Across Texas, alternative or nontraditional crops continue to find a significant role in many farming operations because they offer crop diversification or an additional opportunity for late-season planting after failed crops.

While some crops are limited by contract availability and marketing options, Texas producers plant almost 1 million acres of alternative crops such as sunflowers, sesame, Sudan grass, alfalfa and hemp, said Calvin Trostle, Ph.D., Texas A&M AgriLife Extension Service agronomist, statewide hemp and alternative crop specialist and professor, Department of Soil and Crop Sciences, at the Texas A&M AgriLife Research and Extension Center at Lubbock.

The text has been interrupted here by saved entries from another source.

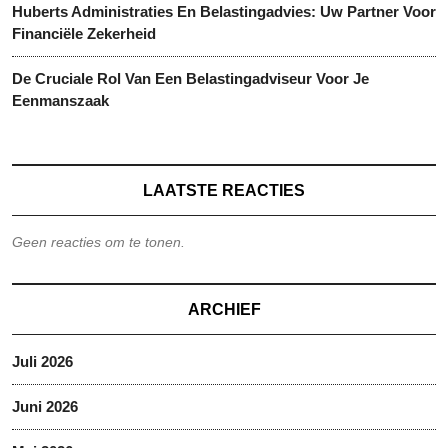
Huberts Administraties En Belastingadvies: Uw Partner Voor
Financiële Zekerheid
De Cruciale Rol Van Een Belastingadviseur Voor Je
Eenmanszaak
LAATSTE REACTIES
Geen reacties om te tonen.
ARCHIEF
Juli 2026
Juni 2026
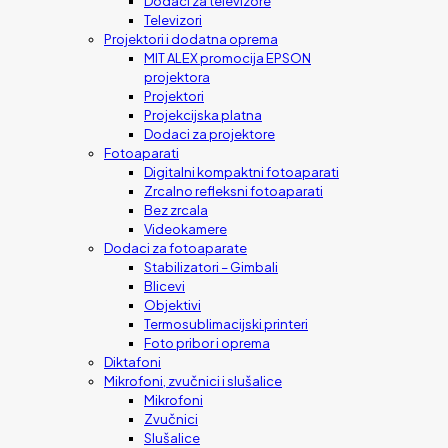
Dodaci za televizore
Televizori
Projektori i dodatna oprema
MIT ALEX promocija EPSON
projektora
Projektori
Projekcijska platna
Dodaci za projektore
Fotoaparati
Digitalni kompaktni fotoaparati
Zrcalno refleksni fotoaparati
Bez zrcala
Videokamere
Dodaci za fotoaparate
Stabilizatori – Gimbali
Blicevi
Objektivi
Termosublimacijski printeri
Foto pribor i oprema
Diktafoni
Mikrofoni, zvučnici i slušalice
Mikrofoni
Zvučnici
Slušalice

“Alternative crops in Texas, especially for those producers who are willing to take the time to understand and optimize production practices and marketing opportunities, certainly have a place in diversified farming operations,” Trostle said. “And we in Texas A&M AgriLife have the expertise to help farmers make those management decisions.”

While rains have been scattered around the state, he said conditions in the lower South Plains and South Texas improved slightly from severe drought. However, the Panhandle region has not changed much in recent weeks, according to the U.S. Drought Monitor.

The 10,000-15,000 acres of sunflowers in the lower Rio Grande Valley, planted in February, will be ready for harvest in late June to July. Sunflowers in the High Plains, which are headed to the bird food market in Lubbock and oil crush market in Colorado, have kept acreage steady at about 15,000 acres and 10,000 acres, respectively.